Data records

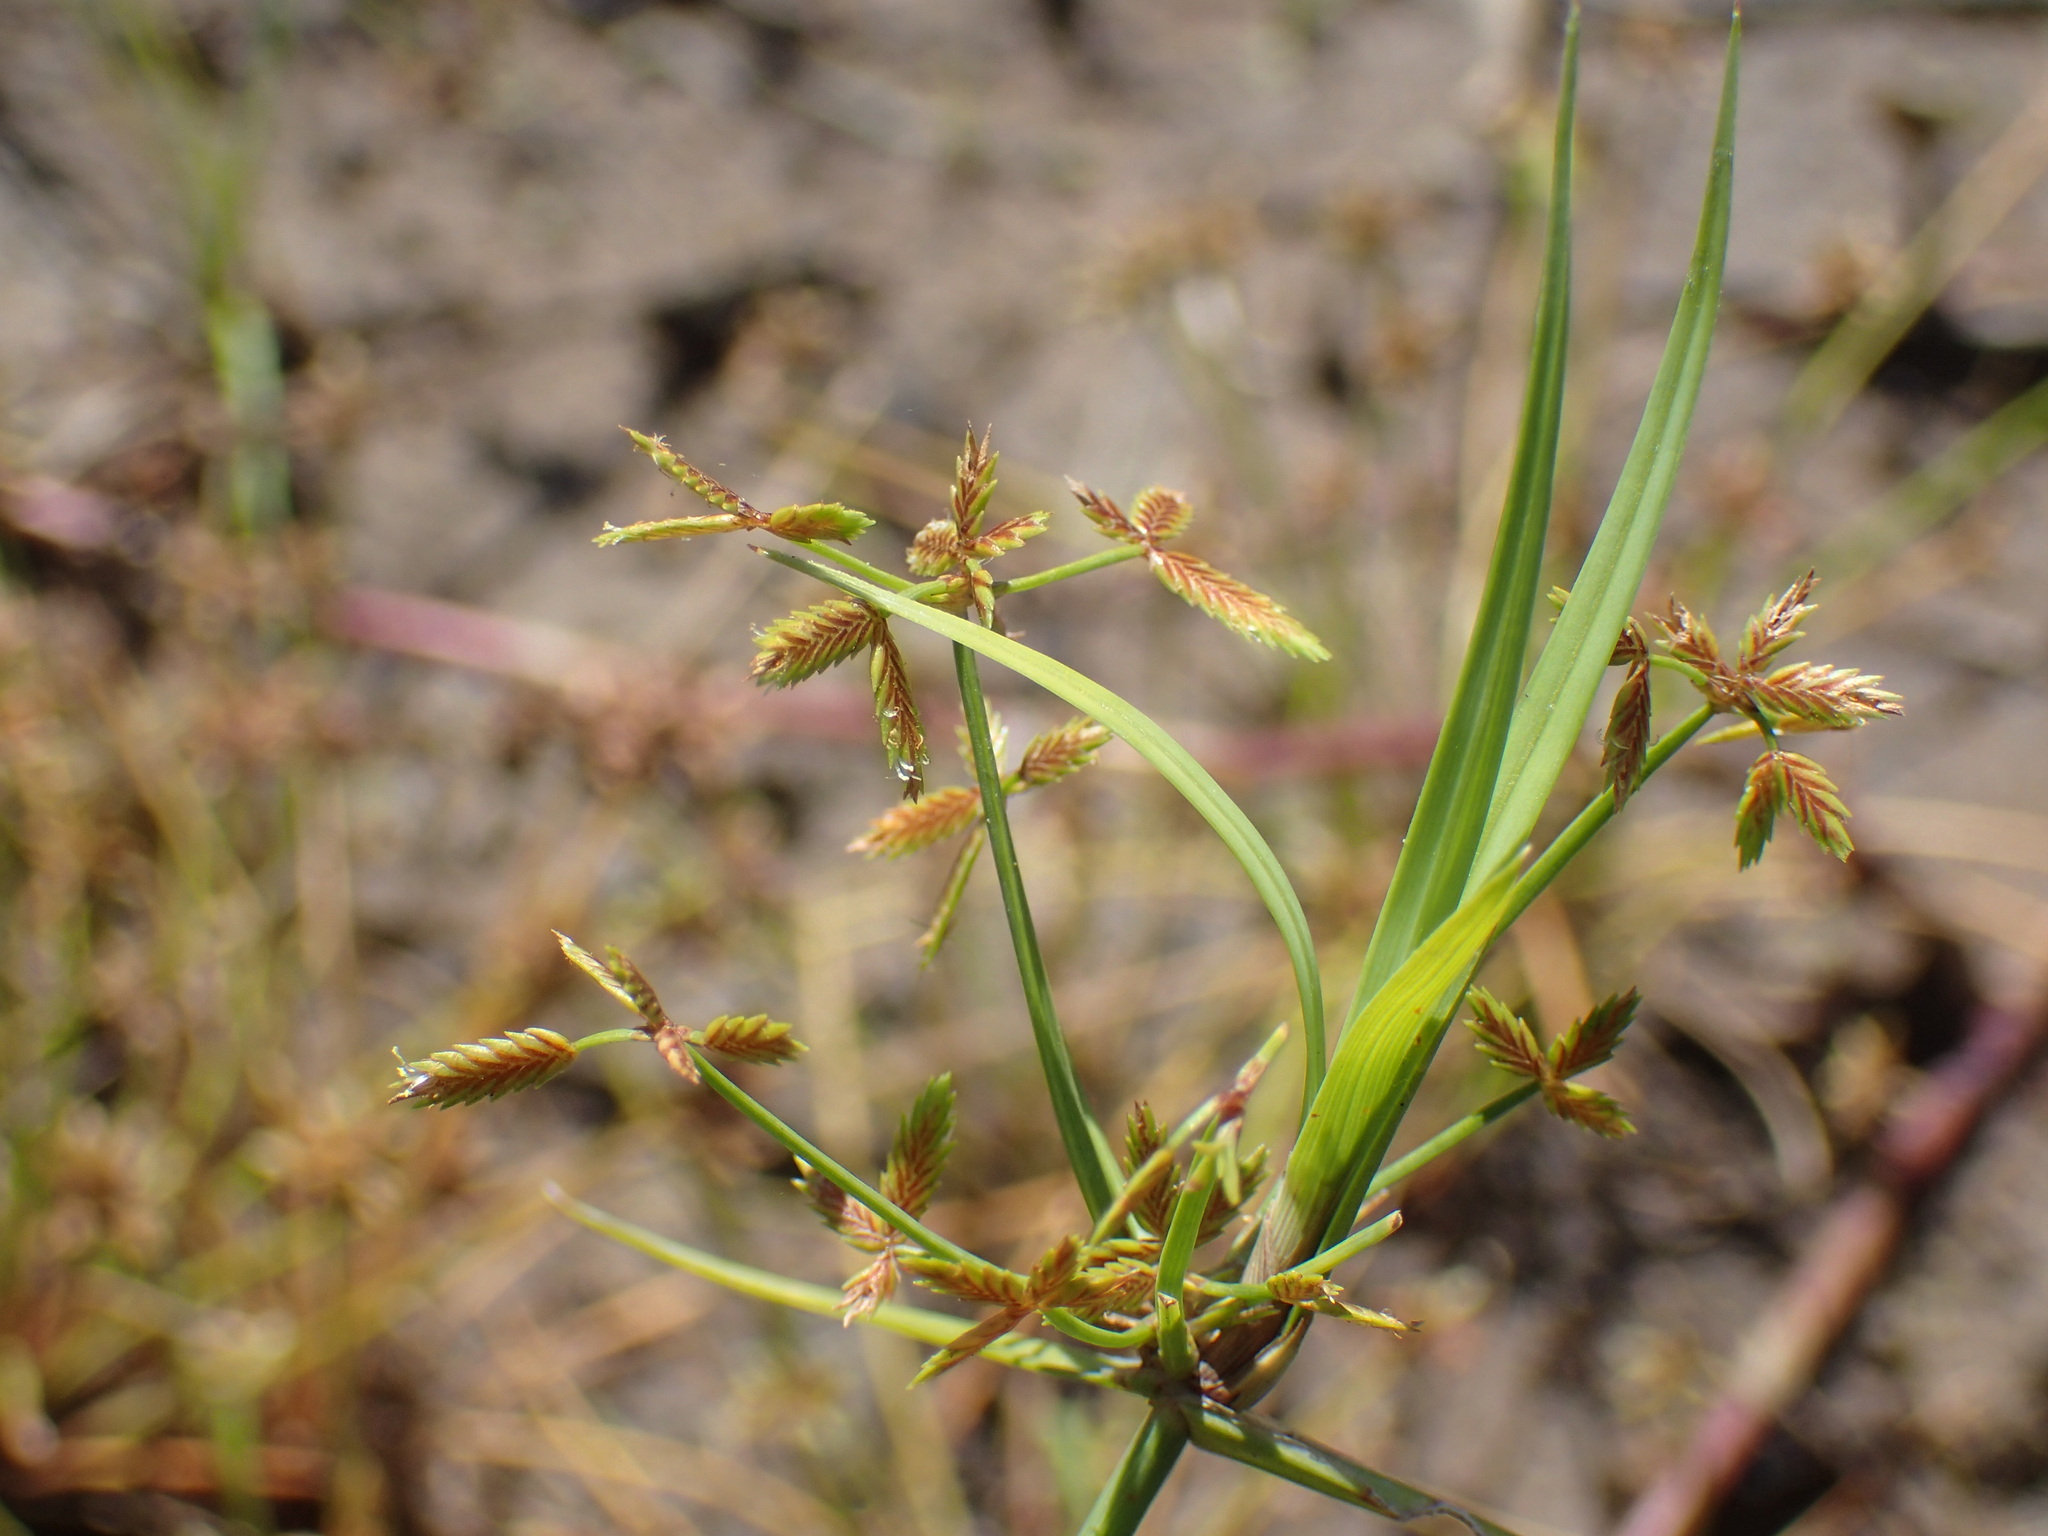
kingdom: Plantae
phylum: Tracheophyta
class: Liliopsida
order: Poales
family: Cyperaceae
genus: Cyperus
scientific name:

Do this
Put the lines from all of the rows above into a single numbered list, leaving out blank lines and omitting the pictures.

Solution to this problem
1. kingdom: Plantae
2. phylum: Tracheophyta
3. class: Liliopsida
4. order: Poales
5. family: Cyperaceae
6. genus: Cyperus
7. scientific name:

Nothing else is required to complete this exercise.